Open Science Graphs Must Interoperate!

Open Science Graphs (OSGs) are Scientific Knowledge Graphs whose intent is to improve the overall FAIRness of science, by enabling open access to graph representations of metadata about people, artefacts, institutions involved in the research lifecycle, as well as the relationships between these entities, in order to support stakeholder needs, such as discovery, reuse, reproducibility, statistics, trends, monitoring, impact, validation, and assessment. The represented information may span across entities such as research artefacts (e.g. publications, data, software, samples, instruments) and items of their content (e.g. statistical hypothesis tests reported in publications), research organisations, researchers, services, projects, and funders.

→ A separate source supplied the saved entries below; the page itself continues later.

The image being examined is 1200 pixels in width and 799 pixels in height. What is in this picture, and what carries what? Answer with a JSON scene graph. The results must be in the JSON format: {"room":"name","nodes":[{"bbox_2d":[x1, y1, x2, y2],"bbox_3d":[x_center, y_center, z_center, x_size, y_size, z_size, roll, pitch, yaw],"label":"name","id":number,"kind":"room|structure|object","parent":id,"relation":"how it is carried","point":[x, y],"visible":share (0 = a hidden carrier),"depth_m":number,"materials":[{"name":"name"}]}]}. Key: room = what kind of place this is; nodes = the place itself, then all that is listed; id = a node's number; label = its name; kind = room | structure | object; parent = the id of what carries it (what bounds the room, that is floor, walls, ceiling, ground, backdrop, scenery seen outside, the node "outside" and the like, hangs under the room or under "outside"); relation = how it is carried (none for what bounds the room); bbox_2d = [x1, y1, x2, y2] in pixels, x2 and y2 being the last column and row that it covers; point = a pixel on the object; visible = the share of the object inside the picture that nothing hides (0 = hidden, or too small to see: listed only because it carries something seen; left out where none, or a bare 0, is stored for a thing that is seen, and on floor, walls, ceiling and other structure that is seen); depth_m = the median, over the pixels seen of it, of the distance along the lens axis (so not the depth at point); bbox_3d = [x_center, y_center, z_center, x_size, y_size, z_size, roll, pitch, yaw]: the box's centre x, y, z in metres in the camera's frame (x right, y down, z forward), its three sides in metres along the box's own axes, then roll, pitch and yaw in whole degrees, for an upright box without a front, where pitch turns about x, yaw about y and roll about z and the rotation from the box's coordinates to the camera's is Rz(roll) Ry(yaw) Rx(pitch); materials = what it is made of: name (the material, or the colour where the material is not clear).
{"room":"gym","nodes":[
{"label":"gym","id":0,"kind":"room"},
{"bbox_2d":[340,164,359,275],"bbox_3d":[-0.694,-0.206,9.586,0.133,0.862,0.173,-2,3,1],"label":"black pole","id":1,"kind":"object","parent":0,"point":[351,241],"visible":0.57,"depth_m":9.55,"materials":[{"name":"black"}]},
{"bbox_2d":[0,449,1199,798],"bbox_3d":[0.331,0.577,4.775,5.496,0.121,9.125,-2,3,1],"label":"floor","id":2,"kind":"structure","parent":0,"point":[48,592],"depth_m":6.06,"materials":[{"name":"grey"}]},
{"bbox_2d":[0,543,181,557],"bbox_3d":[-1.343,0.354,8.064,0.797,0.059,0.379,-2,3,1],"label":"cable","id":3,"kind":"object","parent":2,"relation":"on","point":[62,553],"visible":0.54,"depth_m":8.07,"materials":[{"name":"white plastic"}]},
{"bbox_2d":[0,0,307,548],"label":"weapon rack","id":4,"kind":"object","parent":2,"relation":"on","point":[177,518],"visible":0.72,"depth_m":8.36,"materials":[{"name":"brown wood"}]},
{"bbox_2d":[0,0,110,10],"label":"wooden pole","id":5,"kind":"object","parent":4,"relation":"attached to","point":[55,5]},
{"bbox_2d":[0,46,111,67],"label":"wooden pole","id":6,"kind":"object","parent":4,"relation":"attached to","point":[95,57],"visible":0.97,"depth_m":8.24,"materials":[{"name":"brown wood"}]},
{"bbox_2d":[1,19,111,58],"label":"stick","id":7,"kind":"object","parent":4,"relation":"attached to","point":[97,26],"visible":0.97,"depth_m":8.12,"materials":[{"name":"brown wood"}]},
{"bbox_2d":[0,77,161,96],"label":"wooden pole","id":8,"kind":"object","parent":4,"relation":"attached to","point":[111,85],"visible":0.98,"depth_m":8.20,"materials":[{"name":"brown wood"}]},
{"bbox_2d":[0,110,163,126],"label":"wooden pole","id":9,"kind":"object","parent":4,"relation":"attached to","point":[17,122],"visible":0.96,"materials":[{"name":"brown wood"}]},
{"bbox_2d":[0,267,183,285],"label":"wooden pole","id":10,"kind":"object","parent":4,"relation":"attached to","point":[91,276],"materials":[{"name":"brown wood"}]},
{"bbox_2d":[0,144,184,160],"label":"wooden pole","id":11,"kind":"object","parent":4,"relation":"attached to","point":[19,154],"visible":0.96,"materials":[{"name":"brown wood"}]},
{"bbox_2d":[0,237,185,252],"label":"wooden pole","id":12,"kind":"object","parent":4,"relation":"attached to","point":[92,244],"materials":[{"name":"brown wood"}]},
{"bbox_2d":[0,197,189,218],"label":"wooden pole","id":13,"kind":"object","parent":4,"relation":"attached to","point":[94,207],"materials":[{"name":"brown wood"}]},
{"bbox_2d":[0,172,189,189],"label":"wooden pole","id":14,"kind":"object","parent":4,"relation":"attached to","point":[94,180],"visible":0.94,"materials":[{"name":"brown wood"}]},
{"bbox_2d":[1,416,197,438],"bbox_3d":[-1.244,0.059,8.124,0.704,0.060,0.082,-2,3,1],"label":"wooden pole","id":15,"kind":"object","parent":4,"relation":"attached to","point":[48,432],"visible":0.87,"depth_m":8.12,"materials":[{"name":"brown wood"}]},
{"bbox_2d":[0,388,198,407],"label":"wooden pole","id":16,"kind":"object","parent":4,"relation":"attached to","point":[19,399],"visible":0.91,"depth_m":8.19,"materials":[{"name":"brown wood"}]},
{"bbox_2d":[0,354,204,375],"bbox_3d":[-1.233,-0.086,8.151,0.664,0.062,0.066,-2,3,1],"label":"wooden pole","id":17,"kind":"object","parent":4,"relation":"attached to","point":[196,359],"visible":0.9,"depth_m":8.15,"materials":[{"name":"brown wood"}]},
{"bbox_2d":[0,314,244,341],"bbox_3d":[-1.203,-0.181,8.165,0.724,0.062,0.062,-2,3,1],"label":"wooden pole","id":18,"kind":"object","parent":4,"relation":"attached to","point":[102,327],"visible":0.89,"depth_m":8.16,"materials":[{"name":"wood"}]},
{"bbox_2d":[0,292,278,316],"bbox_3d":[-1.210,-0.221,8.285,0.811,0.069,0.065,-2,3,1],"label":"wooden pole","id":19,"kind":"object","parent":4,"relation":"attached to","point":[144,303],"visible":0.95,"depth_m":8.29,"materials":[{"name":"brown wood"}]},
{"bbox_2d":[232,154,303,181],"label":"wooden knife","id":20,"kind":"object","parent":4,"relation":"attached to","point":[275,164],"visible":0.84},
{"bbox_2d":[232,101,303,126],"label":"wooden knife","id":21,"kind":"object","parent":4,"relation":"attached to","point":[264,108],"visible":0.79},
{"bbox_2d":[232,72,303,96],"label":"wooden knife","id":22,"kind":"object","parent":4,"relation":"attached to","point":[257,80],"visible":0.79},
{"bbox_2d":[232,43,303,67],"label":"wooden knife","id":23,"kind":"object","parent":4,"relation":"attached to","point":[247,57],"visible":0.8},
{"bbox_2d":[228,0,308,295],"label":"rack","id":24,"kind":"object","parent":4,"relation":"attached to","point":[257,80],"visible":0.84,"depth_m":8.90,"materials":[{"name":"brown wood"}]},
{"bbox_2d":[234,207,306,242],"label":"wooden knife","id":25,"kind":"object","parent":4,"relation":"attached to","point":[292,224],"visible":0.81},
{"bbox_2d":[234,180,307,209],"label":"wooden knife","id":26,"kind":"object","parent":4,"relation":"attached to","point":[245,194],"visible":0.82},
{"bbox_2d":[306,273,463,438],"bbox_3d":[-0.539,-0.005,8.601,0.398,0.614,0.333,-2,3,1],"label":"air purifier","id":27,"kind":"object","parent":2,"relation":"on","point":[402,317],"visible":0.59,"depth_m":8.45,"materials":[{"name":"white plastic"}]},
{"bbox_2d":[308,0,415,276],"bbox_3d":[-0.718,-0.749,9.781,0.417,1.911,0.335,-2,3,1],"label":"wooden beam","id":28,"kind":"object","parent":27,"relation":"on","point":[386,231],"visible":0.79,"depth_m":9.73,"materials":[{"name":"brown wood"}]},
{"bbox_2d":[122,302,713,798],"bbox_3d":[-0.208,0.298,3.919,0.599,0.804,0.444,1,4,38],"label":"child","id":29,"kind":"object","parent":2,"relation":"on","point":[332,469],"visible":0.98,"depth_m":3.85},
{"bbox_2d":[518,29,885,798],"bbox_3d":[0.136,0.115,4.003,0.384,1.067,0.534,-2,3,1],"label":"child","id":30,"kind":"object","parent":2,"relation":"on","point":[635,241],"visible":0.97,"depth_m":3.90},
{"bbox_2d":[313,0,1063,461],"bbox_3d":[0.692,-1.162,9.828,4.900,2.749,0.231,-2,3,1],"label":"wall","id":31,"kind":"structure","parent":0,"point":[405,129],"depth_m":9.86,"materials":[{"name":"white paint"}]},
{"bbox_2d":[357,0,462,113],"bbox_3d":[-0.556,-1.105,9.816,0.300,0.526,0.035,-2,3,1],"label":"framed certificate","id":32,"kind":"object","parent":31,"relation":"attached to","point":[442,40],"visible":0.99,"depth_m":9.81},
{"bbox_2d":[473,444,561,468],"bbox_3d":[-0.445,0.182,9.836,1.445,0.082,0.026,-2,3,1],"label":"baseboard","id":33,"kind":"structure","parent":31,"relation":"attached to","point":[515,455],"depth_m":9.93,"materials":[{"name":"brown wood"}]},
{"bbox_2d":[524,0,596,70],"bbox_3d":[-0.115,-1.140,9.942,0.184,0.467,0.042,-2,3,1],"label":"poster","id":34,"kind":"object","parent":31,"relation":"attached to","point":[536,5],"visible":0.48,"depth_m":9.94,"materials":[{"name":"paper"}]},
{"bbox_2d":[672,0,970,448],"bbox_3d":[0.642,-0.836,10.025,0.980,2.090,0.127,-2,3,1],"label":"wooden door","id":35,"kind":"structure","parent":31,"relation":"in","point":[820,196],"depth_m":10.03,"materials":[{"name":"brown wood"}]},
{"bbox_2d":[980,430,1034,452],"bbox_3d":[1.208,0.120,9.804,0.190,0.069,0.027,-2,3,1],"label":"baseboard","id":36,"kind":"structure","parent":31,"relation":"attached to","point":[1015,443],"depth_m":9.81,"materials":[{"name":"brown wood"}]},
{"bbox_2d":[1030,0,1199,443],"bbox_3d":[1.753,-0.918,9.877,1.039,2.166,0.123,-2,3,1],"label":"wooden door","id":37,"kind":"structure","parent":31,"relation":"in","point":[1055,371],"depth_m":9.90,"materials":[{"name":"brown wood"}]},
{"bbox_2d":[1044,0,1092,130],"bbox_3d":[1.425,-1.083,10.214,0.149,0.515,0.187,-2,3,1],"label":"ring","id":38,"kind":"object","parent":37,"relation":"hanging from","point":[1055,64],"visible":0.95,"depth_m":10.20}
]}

OSGs include relationships between such entities and sometimes formalised (semantic) concepts characterising them, such as machine-readable concept descriptions for advanced discoverability, interoperability, and reuse. OSGs are generally valuable individually, but would greatly benefit from information exchange across their collections, thereby improving their efficacy to serve stakeholder needs. They could, therefore, reuse and exploit the data aggregation and added value that characterise each OSG, decentralising the effort and capitalising on synergies, as no one-size-fits-all solution exists. The RDA IG on Open Science Graphs for FAIR Data is investigating the motivation and challenges underpinning the realisation of an Interoperability Framework for OSGs. This work describes the key motivations for i) the definition of a classification for OSGs to compare their features, identify commonalities and differences, and added value and for ii) the definition of an Interoperability Framework, specifically an information model and APIs that enable a seamless exchange of information across graphs.